Answer
See the detailed answer below.
Work Step by Step
$$\color{blue}{\bf [a]}$$
First, we need to draw the electric field direction at the black dot, as seen below.
Thus, from the figure below, we can see that
$$E_1=-\dfrac{k|q_1|}{r_1^2}\;\hat i$$
Plug the known;
$$E_1=-\dfrac{(9.0\times 10^{ 9})(10\times 10^{-9})}{0.04^2}\;\hat i$$
$$E_1=({\bf -56,250}\;\hat i )\;{\rm N/C}\tag 1$$
$$E_2=\dfrac{k|q_2|}{r_2^2}(-\cos\theta\;\hat i-\sin\theta\;\hat j)$$
where $\sin\theta= 0.02/r_2$, $\cos\theta=0.04/r_2$.
Thus,
$$E_2=\dfrac{k|q_2|}{r_2^3}(-0.04 \;\hat i-0.02\;\hat j)$$
where $r_2=\sqrt{0.02^2+0.04^2}$
$$E_2=\dfrac{(9.0\times 10^{ 9})(10\times 10^{-9})}{(0.02^2+0.04^2)^{3/2}}(-0.04 \;\hat i-0.02\;\hat j)$$
$$E_2=({\bf -40,249}\;\hat i-{\bf 20,125}\;\hat j)\;\rm N/C\tag 2$$
$$E_3= \dfrac{kq_3}{r_3^2}\;\hat j$$
Plug the known;
$$E_3= \dfrac{(9.0\times 10^{ 9})(5\times 10^{-9})}{0.02^2}\;\hat j$$
$$E_3=({\bf 112,500}\;\hat j )\;{\rm N/C}\tag 3$$
Therefore, the net electric field in a component form is given by
$$E_{net}=E_1+E_2+E_3$$
Plugging from above (1), (2), (3),
$$E_{net}=[ -56,250\;\hat i]+[ -40,249\;\hat i- 20,125\;\hat j]+[112,500\;\hat j] $$
$$E_{net}= (\color{red}{\bf -96,499}\;\hat i +\color{red}{\bf 92,375}\;\hat j)\;\rm N/C $$
$$\color{blue}{\bf [b]}$$
The net electric field as a magnitude is given by
$$E_{net}=\sqrt{E_x^2+E_y^2}$$
$$E_{net}=\sqrt{96,499^2+92,375^2}$$
$$E_{net}= \color{red}{\bf 133,586}\;\rm N/C$$
And since the $x$-component is negative and the $y$-component is positive, the angle of the net electric field is in the second quadrant.

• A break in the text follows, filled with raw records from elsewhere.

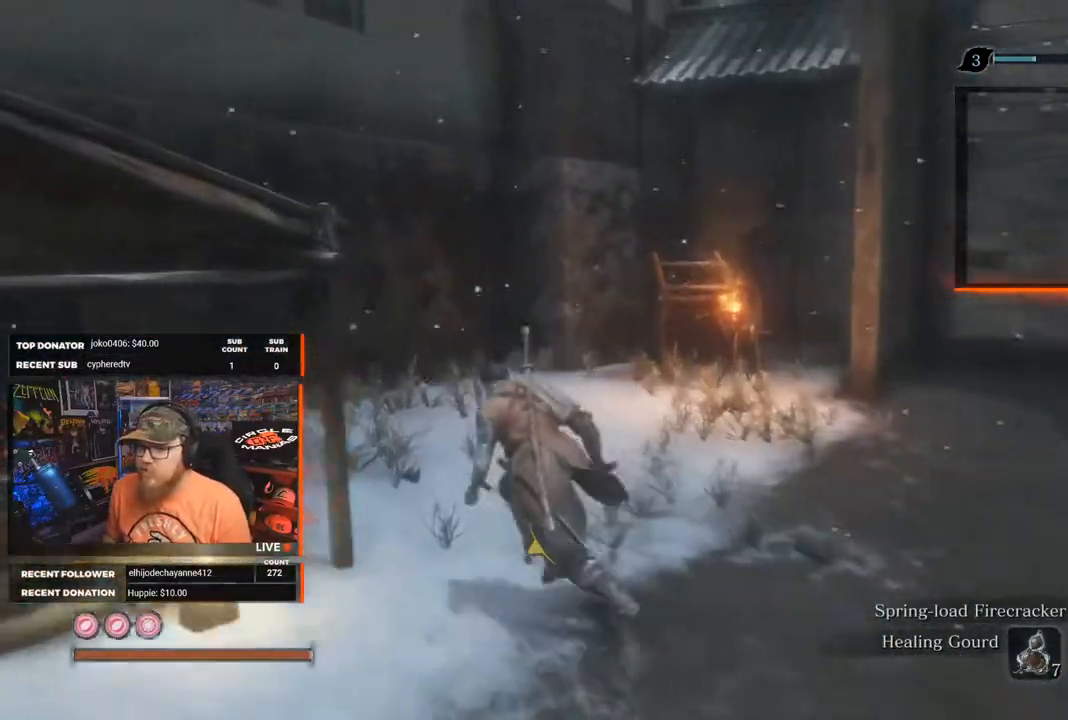
{"buttons": [], "left_stick": "center", "right_stick": "center", "events": [[133, "left_stick", "center"], [200, "X", "down"], [350, "X", "up"]]}
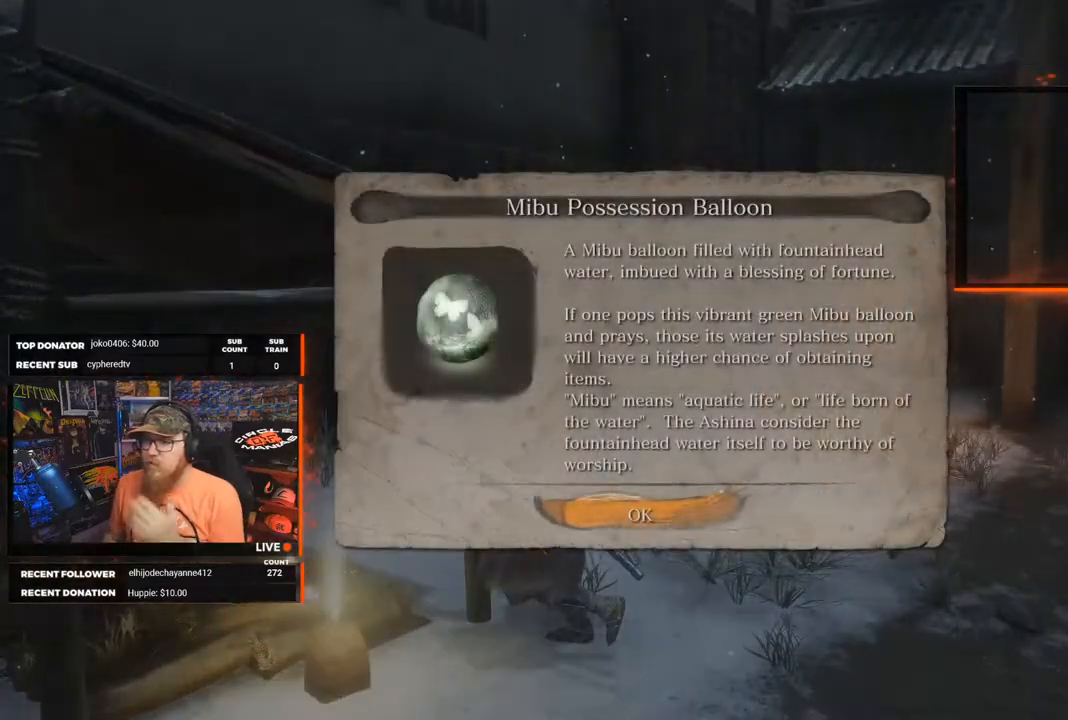
{"buttons": [], "left_stick": "center", "right_stick": "center", "events": [[367, "A", "down"], [500, "A", "up"]]}
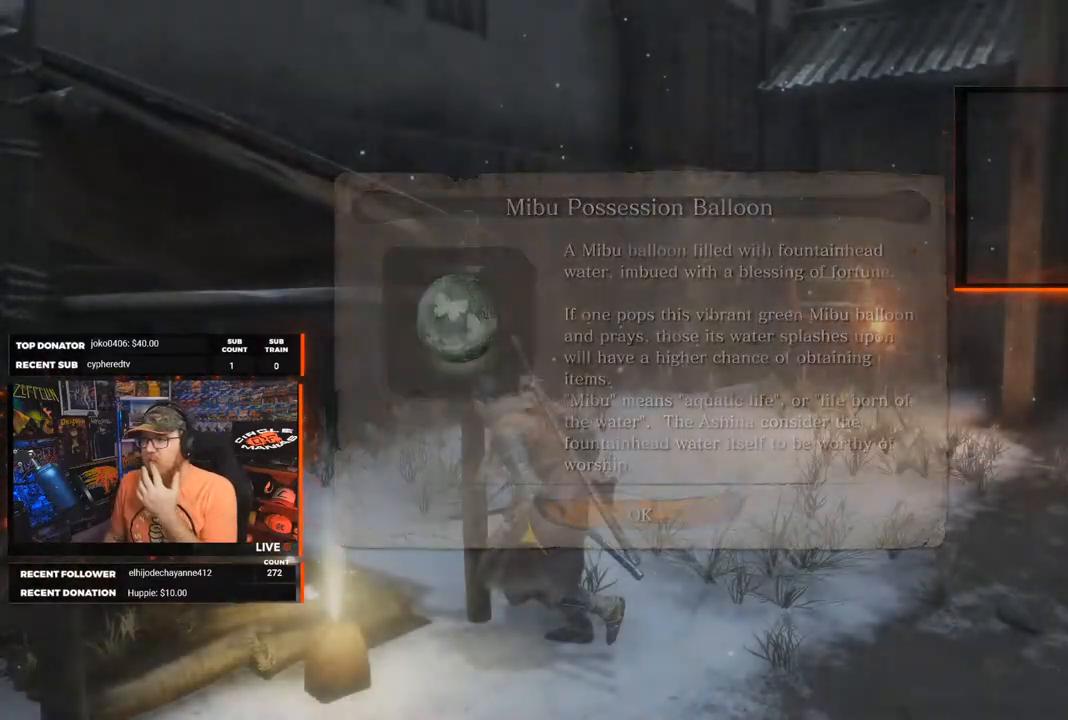
{"buttons": [], "left_stick": "up-right", "right_stick": "right", "events": [[250, "right_stick", "right"], [433, "left_stick", "up-right"]]}
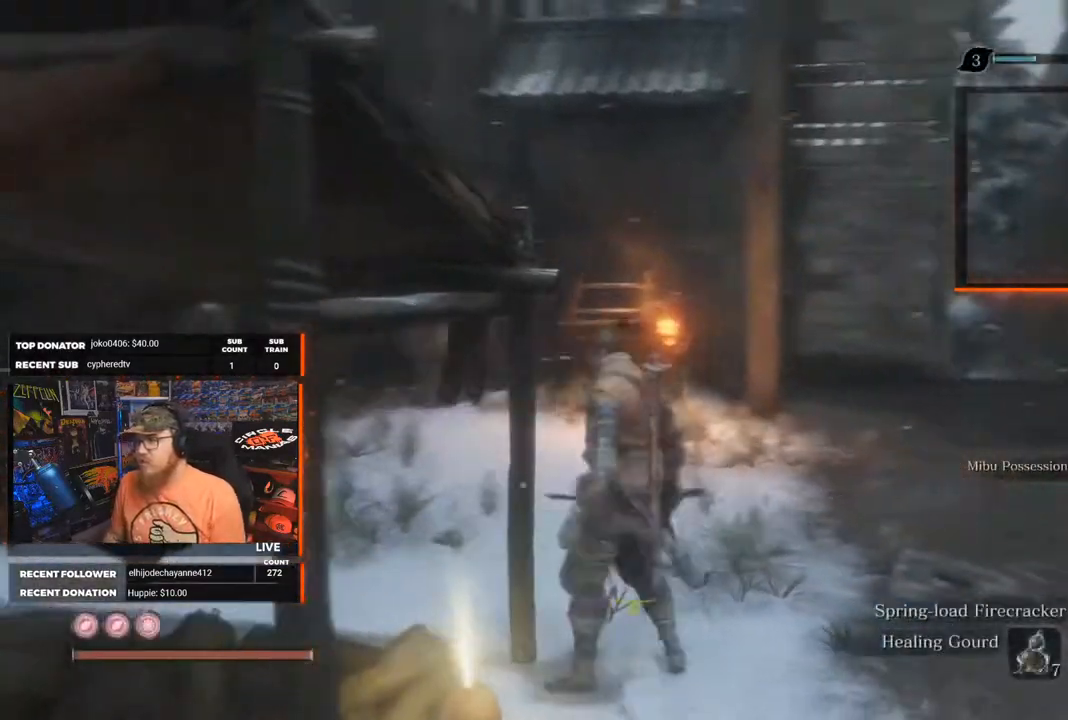
{"buttons": [], "left_stick": "up", "right_stick": "center", "events": [[217, "right_stick", "center"], [433, "left_stick", "up"]]}
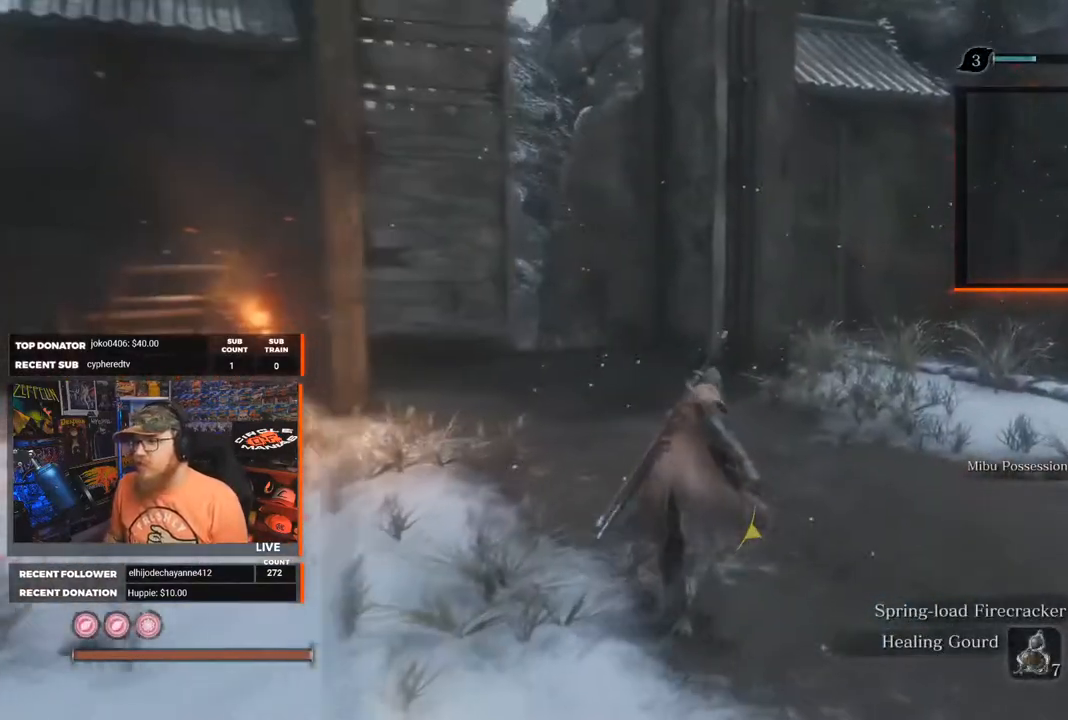
{"buttons": [], "left_stick": "up", "right_stick": "center", "events": [[150, "right_stick", "up"], [250, "right_stick", "center"]]}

Hence, its angle is given by
$$\theta_{net}=180^\circ-\tan^{-1}\left[ \dfrac{E_y}{E_x}\right]=180^\circ-\tan^{-1}\left[ \dfrac{92,375}{96,499}\right] $$
$$\theta_{net}=\color{red}{\bf 136.3}^\circ\tag{CCW}$$
Its direction is 136.3$^\circ$ counterclockwise from the $+x$-direction.